Joseph Meister (21 February 1876 - 24 June 1940) was the first person to be inoculated against rabies by Louis Pasteur, and likely the first person to be successfully treated for the infection, which has a >99% fatality rate once symptoms set in.

==History==
In 1885, nine-year-old Meister was badly bitten by a supposedly rabid dog. After consulting with Alfred Vulpian and Jacques-Joseph Grancher and obtaining their assistance, Louis Pasteur agreed to inoculate the boy with spinal tissue from rabid rabbits, which he had successfully used to prevent rabies in dogs. The treatment was successful and the boy did not develop rabies. For Pasteur, this was technically practicing without a license as he was a chemist and not a licensed physician, but he proceeded on the advice of licensed colleagues who agreed that the youth needed the treatment and Pasteur was the only professional available to apply it. However, the success of the treatment led to any formal charges being waived.

As an adult, Meister served as a caretaker at the Pasteur Institute until his death in 1940 at age 64. On 24 June 1940, ten days after the German army occupied Paris during World War II, Meister died by suicide with his gas gun.

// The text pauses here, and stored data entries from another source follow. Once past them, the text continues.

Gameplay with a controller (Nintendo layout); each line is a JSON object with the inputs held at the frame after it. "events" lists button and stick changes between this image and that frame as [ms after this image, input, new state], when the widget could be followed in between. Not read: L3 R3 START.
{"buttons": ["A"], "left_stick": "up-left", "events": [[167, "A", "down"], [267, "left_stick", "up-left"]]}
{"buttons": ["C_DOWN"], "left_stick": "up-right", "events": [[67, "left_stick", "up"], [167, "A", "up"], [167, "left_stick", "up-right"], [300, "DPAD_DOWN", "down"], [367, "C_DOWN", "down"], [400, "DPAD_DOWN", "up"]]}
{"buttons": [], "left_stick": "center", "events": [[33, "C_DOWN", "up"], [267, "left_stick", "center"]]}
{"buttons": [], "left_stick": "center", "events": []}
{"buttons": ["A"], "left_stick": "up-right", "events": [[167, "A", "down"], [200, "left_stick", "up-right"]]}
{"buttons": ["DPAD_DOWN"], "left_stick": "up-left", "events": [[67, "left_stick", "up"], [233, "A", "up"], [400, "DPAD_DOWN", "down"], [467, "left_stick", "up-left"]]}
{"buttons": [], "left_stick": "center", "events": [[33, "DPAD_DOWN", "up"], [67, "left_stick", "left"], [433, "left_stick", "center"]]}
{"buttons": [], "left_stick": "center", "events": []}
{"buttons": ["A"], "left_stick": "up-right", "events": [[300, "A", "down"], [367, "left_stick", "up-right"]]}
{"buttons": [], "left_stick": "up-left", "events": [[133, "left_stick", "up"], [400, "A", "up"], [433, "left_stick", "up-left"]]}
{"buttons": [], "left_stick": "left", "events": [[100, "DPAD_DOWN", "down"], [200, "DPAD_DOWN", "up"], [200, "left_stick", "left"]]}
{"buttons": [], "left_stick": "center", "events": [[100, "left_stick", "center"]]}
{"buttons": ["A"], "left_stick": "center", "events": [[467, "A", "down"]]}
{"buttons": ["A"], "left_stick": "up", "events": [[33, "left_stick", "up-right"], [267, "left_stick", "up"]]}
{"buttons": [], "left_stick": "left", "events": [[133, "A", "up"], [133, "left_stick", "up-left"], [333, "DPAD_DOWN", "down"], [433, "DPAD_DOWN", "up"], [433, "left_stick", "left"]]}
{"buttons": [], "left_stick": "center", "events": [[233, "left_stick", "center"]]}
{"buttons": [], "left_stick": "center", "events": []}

Although often repeated, the version of his suicide stating he chose to take his life rather than allow the Wehrmacht to enter the Pasteurs' crypt is not sustainable. Instead, a contemporary journal article as well as the testimony of Meister's granddaughter indicate that, fearing for his family's safety, Meister asked them to leave, while he stayed behind to protect the Pasteur institute from the German soldiers. He incorrectly believed this had resulted in them being captured by the Nazis. His family returned to the institute a few hours after Meister died by suicide.

==Portrayals==
Meister was played by Dickie Moore in the 1936 film The Story of Louis Pasteur. The story of Meister's potentially dangerous inoculation against rabies by Pasteur was also featured in an episode of the TV series Dark Matters: Twisted But True and the 1974 BBC drama-documentary series Microbes and Men.